CHARACTERIZATION OF JACQUES IN SHAKESPEARE'S "AS YOU LIKE IT"
JACQUES CHARACTER IN "AS YOU LIKE IT"
Jacques, in the play, “As You Like It” is another of Shakespeare’s outstanding creation. He is the courtier turned philosopher, who accompanied the Duke Senior and blossomed in the mesmerizing Forest of Arden. Although he is more of an outsider in the play and not involved in the main plot, yet, it can surely be said that without him the play wouldn’t be as attractive as it is.

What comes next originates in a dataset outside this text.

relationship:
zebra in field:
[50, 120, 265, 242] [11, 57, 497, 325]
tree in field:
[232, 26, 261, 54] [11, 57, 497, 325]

He is a sensitive man who is a very keen observer of the world around him. We see how he gets upset when the animals in the Forest are hunted for food by his companions, further; he also criticizes Orlando for ruining the tree barks by his poor quality of verses that he had composed for Rosalind. He represents a particular psychological temperament and desires to reform and purify the world of all evils. He is a critic, a commentator and an analyst who is held in high esteem by the Duke Senior himself. Although his presence weakens the spirit of romance yet his speeches and remarks, at times, have great depths. We see hoe he explains a man’s journey from his birth to death with great understanding realism and deep meaning.
He is greatly impressed and amused by Touchstone and wants to enjoy the same freedom. He is a self-imposed fool who wouldn’t let go off any opportunity to criticize or satirizes. Although he, himself, also becomes the victim of criticism at the hands of Orlando, Rosalind and the Duke several times.
He holds quite a pessimistic view of life and the world. He is way too gloomy at times. At a particular instance he says:
“Most friendship is feigning, most love a mere folly.”
However, he fails to notice that Adam, a toothless man of about eighty, accompanies his master to the wilderness of the Forest purely out of his own will. Also Celia abandons all the comforts of the court and places self-exile on herself to come to the Forest with Rosalind. Furthermore, Touchstone also leaves the court and serves his mistresses with devotion in times of need.
By the end of the play we see his great strength of character. He really turns out to be one who follows what he preaches. Of all the dwellers of the Forest, he is the only one who makes a choice to stay back and therefore, proves to be most faithful to the idea of the pastoral. He denounces the courtly life in order to learn more about the truth and the unknown.
In view of all this, we can clearly envision Jacques’ indispensable role in the play. Even without making him a part of the main plot, Shakespeare has put in this character enough to ensure that the audience can’t help but notice and admire him.